Users can enter the hub in various ways. Via an article would be the traditional way (e.g., via a link from the article itself on the PLoS site). But let's imagine we are interested in a particular organism, such as Macaroni Penguins. PLoS has an interesting article on their feeding [Studying Seabird Diet through Genetic Analysis of Faeces: A Case Study on Macaroni Penguins (Eudyptes chrysolophus) doi:10.1371/journal.pone.0000831]. This article includes sequence data for prey items. If we enhance this article we build connections between the bird and its prey. In the simple level, the hub page for the crustacea and fish it feed on would include citations to this article, enabling people to follow that connection (with more sophistication the nature of the relationship could also be specified). This article refers to a specific locality and penguin colony, which is in a marine reserve (Heard Island and McDonald Islands Marine Reserve). Extract these entities, and other papers relevant to this are would be linked as they are added (e.g., using a geospatial query). Hence people interested in what we now about the biology of organisms in specific localities would dive in via the name (or URL) of the locality.

Summary

The core idea here is taking an article, exploding it, and treating every element as a first class citizen of the resulting database.
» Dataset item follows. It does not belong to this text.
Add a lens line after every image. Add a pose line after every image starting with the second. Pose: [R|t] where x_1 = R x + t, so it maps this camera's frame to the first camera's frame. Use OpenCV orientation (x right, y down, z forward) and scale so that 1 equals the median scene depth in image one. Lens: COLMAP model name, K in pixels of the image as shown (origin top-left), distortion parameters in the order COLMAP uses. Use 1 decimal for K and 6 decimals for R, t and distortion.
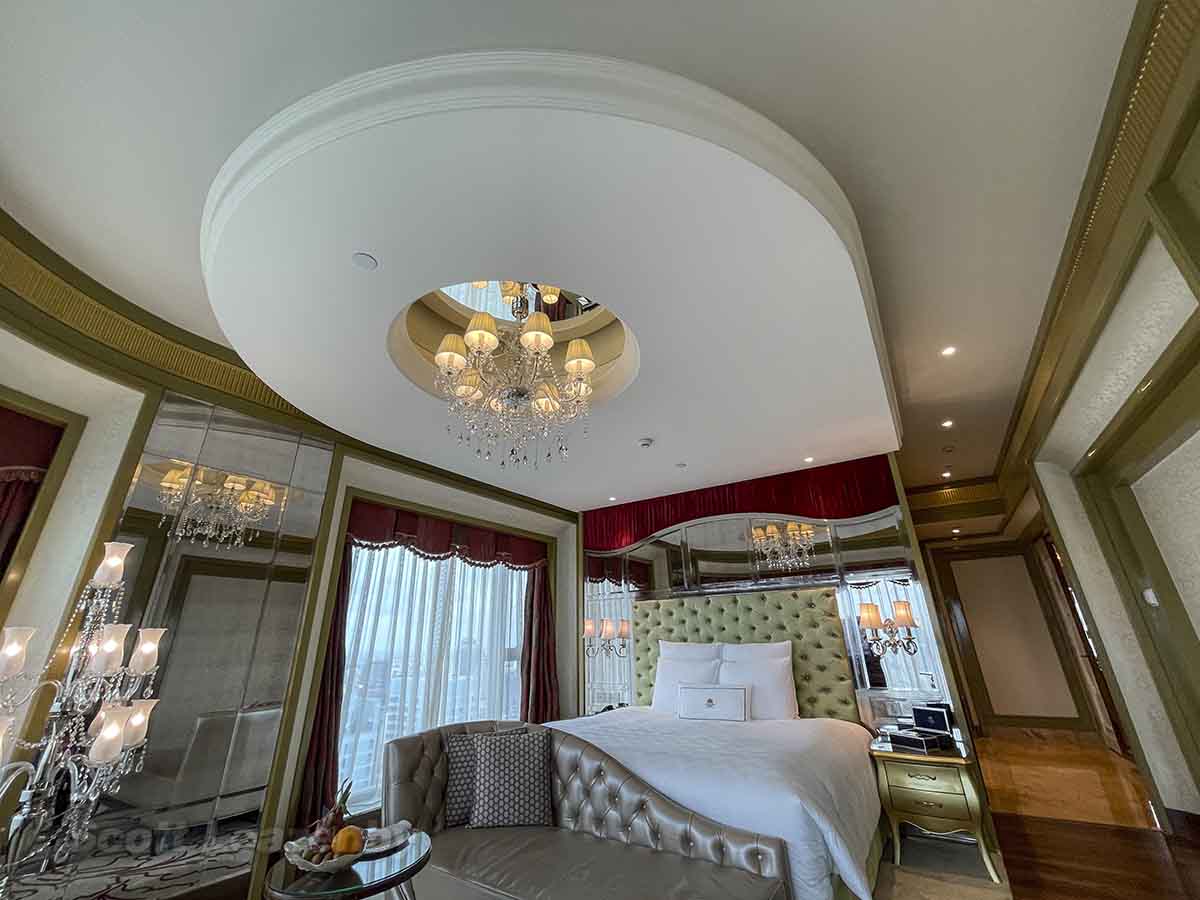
lens RADIAL K [[483.9, 0, 599.2], [0, 483.9, 446.9], [0, 0, 1]] dist [0.000222, -0.000055]
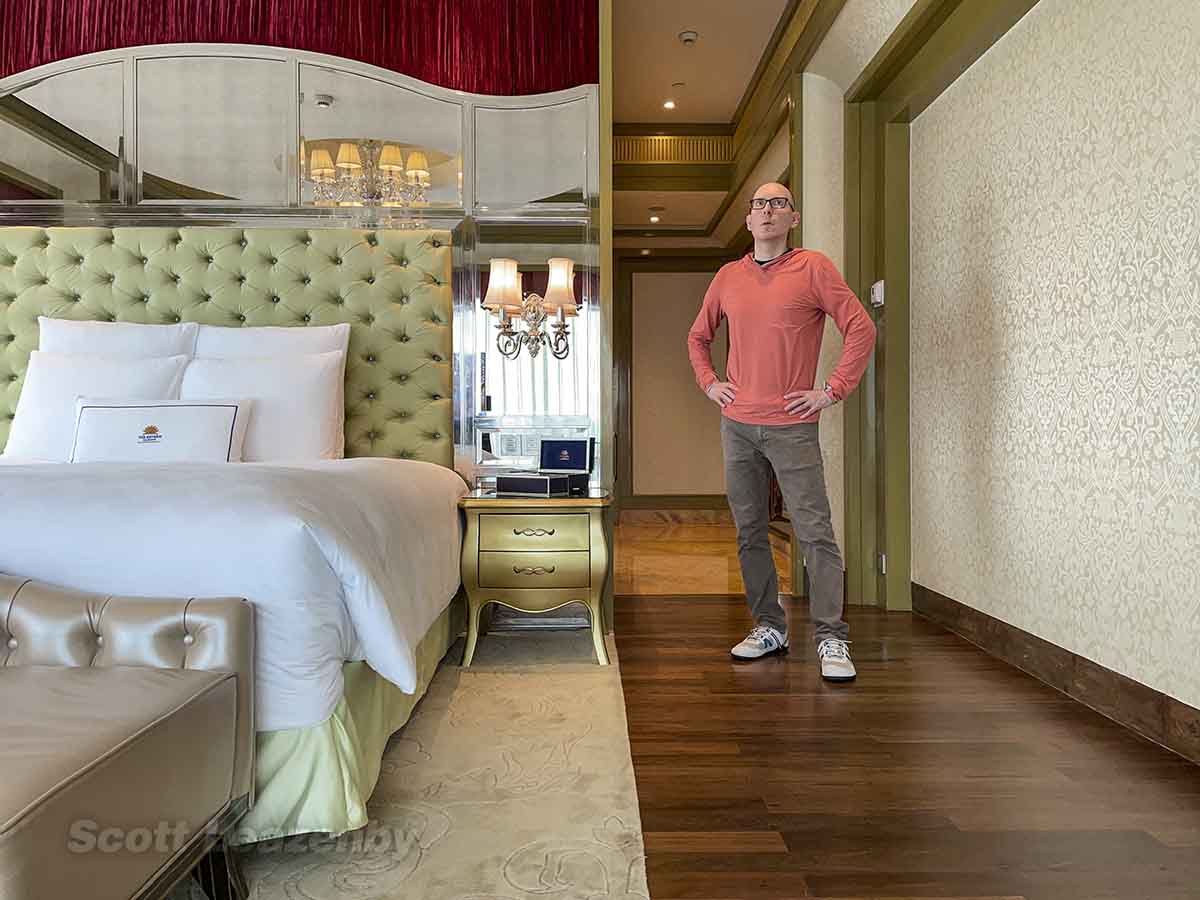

It is emphatically not about a nice way to display a bunch of articles, it's not a "collection", and articles aren't privileged. Nor are articles from any particular publisher privileged. One consequence of this is that it may not appeal to an individual publisher because it's not about making a particular publisher's content look better than another's (although having Open Access content in XML makes it much easier to play this game).

The real goal of an approach like this is to end up with a database (or "knowledgebase") that is much richer than simply a database of articles (or sequences, or specimens), and which moves from being a platform for repurposing article text to a platform for facilitating discovering.